Revelatory Tales of Late Medieval Japan
Margaret Helen Childs

No. 61991, xiv + 183 pp., ISBN 0-939512-42-4 (cloth), $27.95, ISBN 0-939512-74-2 (paper), $20.00.

Winner of the 1991 Japan-United States Friendship Commission Prize for the Translation of Japanese Literature

"An interesting and readable book [that] provides unusual illumination."
--Carmen Blacker in the Bulletin of the Schools of Oriental and African Studies

"A significant contribution. Ideal for classroom use."
--William E. Deal in the Journal of Japanese Studies

"Childs's careful explanation of [these tales] transforms them from inaccessible oddities into small illuminations of a distant time."
--Jeanne DuPrau in Small Press

"Scholarly, useful, and entertaining . . . it belongs on textbook order forms as well as on the shelves of specialists."
--Janet R. Goodwin in Monumenta Nipponica

"With her careful analyses, background survey, and translations, Professor Childs provides us with new and fascinating insights into the interplay between popular literature and its ideological roots. Rethinking Sorrow is squarely at the intersection of current inquiries into the medieval storytelling tradition and our rethinking of the nature of 'Kamakura' Buddhism."
--Robert E. Morrell, Washington University in St.
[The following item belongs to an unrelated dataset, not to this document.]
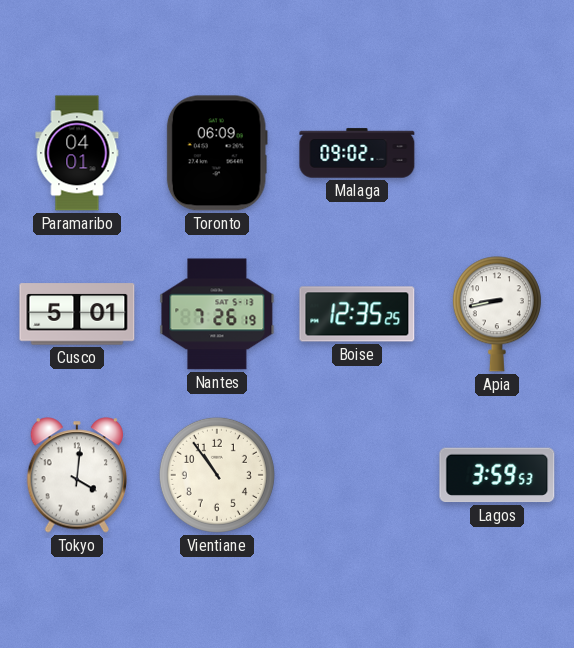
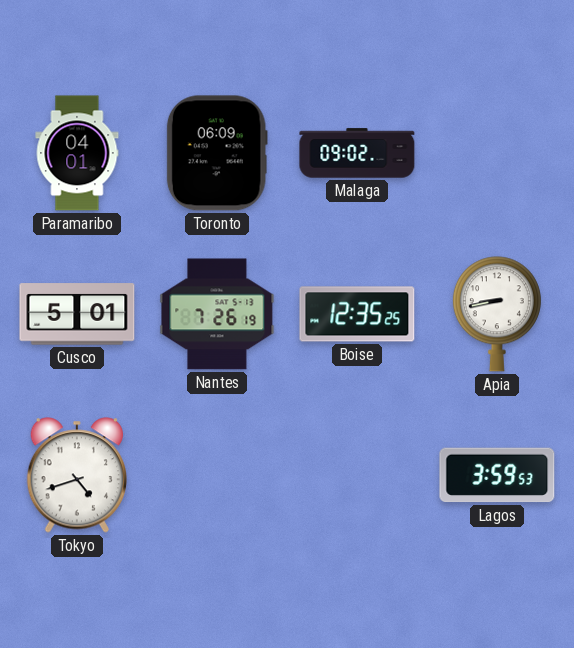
Tokyo: 4:01 -> 4:42
Vientiane: 10:54 -> none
Louis

"In addition to revealing much about life, literature, and religious practices in medieval Japan, these tales are fun to read, and they provide fresh, new material for Japanese literature courses taught in English."
--Karen Brazell, Cornell University

"Rethinking Sorrow helps increase our understanding of the diversity, effectiveness, and appeal of late medieval Japanese fiction. Margaret Childs's sprightly yet scholarly translations bring these tales alive in English."
--Susan Matisoff, Stanford University

Childs argues that "The Tale of Genmu," "Tales Told on Mount Koya," "The Three Monks," and "The Seven Nuns" form a small, coherent subgroup of stories that describe how people were inspired to religious commitment. These "revelatory tales" consist of firsthand accounts offered by groups of monks and nuns who tell and listen to each other's tales in turn, a public sharing that is, in fact, a religious ritual by which means the storytellers hope to confirm their beliefs and strengthen their religious resolve.

Rethinking Sorrow is important reading for anyone interested in medieval Japanese literature and culture, in Buddhist didactic literature, and in homoerotic literature. It provides a private, personal look at the religious and literary world of late medieval Japan.